- **OBJECTIVE A**
Retype the entries from the start through the line containing "skSolve(sketch);", keeping both of those lines and everything between them unchanged.

Transient errors (or transient faults) are an error or loss of service that quickly resolves itself.

The following list is some of the reasons an app can experience transient errors, or temporary interruptions, from a cloud-based service:

  • The service is accessed over a network, so network issues could interrupt it.
  • An app has no control over the stability of the service it's using, the service is a black box.
  • An app doesn't have exclusive access to the service, and competes with possibly millions of other apps to use the service.
  • How a service is scaled and the infrastructure on which it runs impacts the performance of a service.

In this unit, we examine the categories of transient errors your app can face and the common strategies used to recover from such errors. Then, we discuss an approach you can take in your app to handle all transient error types.

Transient errors

Connectivity

A plug and socket icon, representing a network connection.

- **TASK MATERIAL**
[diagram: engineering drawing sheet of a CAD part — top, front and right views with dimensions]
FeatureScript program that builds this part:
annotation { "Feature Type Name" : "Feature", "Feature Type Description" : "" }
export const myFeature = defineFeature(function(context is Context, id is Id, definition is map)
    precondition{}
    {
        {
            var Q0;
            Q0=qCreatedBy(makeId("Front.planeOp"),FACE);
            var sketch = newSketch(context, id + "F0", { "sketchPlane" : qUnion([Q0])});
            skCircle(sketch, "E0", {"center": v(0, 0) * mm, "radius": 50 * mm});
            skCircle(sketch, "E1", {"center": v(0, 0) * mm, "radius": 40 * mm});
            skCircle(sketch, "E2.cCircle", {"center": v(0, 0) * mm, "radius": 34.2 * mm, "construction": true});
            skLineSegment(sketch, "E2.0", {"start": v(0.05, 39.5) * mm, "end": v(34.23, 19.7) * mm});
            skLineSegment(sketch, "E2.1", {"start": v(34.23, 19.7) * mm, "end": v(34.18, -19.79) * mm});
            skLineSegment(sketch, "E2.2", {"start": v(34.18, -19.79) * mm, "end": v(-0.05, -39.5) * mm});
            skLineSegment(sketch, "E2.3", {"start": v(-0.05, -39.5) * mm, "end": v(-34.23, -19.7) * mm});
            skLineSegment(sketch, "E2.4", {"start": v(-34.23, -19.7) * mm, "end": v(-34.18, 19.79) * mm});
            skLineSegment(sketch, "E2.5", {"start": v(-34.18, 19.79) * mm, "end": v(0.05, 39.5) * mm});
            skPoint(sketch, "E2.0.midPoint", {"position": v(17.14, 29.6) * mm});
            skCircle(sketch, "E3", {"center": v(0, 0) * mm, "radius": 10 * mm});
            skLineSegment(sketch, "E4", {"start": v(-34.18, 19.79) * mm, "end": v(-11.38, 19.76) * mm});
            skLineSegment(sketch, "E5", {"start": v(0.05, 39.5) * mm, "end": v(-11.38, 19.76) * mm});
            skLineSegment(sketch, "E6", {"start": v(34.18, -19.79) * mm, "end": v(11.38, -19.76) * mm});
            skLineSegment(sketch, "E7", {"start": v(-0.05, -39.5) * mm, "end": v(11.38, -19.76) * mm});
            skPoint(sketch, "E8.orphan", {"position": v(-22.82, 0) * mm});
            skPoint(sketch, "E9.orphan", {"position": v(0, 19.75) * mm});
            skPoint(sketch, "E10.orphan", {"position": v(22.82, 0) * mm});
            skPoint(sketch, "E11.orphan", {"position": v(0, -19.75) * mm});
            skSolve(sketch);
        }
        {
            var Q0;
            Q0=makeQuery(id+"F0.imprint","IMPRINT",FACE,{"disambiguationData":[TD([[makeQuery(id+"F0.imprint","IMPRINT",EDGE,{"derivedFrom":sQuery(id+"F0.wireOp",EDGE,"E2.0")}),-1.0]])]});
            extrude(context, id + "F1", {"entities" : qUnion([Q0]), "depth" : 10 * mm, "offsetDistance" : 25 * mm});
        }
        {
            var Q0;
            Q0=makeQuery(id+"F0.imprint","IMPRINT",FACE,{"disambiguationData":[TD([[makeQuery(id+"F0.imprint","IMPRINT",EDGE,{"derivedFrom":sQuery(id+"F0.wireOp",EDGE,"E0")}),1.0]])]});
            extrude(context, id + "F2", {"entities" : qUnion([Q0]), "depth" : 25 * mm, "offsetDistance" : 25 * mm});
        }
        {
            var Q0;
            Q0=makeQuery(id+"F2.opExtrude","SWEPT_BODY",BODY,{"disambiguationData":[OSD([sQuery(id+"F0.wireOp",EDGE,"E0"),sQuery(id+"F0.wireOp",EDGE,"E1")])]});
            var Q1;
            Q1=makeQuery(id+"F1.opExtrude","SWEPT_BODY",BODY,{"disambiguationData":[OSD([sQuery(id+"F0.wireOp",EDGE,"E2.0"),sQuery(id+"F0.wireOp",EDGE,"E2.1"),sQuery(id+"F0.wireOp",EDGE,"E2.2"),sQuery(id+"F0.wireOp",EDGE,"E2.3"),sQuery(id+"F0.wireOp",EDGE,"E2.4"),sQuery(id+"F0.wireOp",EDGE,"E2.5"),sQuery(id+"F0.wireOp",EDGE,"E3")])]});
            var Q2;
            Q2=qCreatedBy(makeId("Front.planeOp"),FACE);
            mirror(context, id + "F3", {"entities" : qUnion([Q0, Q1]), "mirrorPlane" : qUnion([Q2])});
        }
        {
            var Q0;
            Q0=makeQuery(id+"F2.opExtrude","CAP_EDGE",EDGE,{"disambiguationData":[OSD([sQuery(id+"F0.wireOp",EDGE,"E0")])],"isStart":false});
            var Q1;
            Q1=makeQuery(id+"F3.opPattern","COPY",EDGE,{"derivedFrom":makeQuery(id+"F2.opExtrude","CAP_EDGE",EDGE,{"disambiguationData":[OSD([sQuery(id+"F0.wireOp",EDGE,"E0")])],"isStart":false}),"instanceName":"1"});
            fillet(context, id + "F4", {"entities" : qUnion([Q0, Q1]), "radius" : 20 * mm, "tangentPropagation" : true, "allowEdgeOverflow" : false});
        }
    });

- **OBJECTIVE B**
Shorten the paragraph of the text on transient errors that begins "In this unit, we examine", keeping its main facts.

- **FINAL ANSWER A**
[diagram: engineering drawing sheet of a CAD part — top, front and right views with dimensions]
FeatureScript program that builds this part:
annotation { "Feature Type Name" : "Feature", "Feature Type Description" : "" }
export const myFeature = defineFeature(function(context is Context, id is Id, definition is map)
    precondition{}
    {
        {
            var Q0;
            Q0=qCreatedBy(makeId("Front.planeOp"),FACE);
            var sketch = newSketch(context, id + "F0", { "sketchPlane" : qUnion([Q0])});
            skCircle(sketch, "E0", {"center": v(0, 0) * mm, "radius": 50 * mm});
            skCircle(sketch, "E1", {"center": v(0, 0) * mm, "radius": 40 * mm});
            skCircle(sketch, "E2.cCircle", {"center": v(0, 0) * mm, "radius": 34.2 * mm, "construction": true});
            skLineSegment(sketch, "E2.0", {"start": v(0.05, 39.5) * mm, "end": v(34.23, 19.7) * mm});
            skLineSegment(sketch, "E2.1", {"start": v(34.23, 19.7) * mm, "end": v(34.18, -19.79) * mm});
            skLineSegment(sketch, "E2.2", {"start": v(34.18, -19.79) * mm, "end": v(-0.05, -39.5) * mm});
            skLineSegment(sketch, "E2.3", {"start": v(-0.05, -39.5) * mm, "end": v(-34.23, -19.7) * mm});
            skLineSegment(sketch, "E2.4", {"start": v(-34.23, -19.7) * mm, "end": v(-34.18, 19.79) * mm});
            skLineSegment(sketch, "E2.5", {"start": v(-34.18, 19.79) * mm, "end": v(0.05, 39.5) * mm});
            skPoint(sketch, "E2.0.midPoint", {"position": v(17.14, 29.6) * mm});
            skCircle(sketch, "E3", {"center": v(0, 0) * mm, "radius": 10 * mm});
            skLineSegment(sketch, "E4", {"start": v(-34.18, 19.79) * mm, "end": v(-11.38, 19.76) * mm});
            skLineSegment(sketch, "E5", {"start": v(0.05, 39.5) * mm, "end": v(-11.38, 19.76) * mm});
            skLineSegment(sketch, "E6", {"start": v(34.18, -19.79) * mm, "end": v(11.38, -19.76) * mm});
            skLineSegment(sketch, "E7", {"start": v(-0.05, -39.5) * mm, "end": v(11.38, -19.76) * mm});
            skPoint(sketch, "E8.orphan", {"position": v(-22.82, 0) * mm});
            skPoint(sketch, "E9.orphan", {"position": v(0, 19.75) * mm});
            skPoint(sketch, "E10.orphan", {"position": v(22.82, 0) * mm});
            skPoint(sketch, "E11.orphan", {"position": v(0, -19.75) * mm});
            skSolve(sketch);

- **FINAL ANSWER B**
This unit covers the categories of transient errors an app can face, the common strategies for recovering from them, and an approach an app can use to handle all transient error types.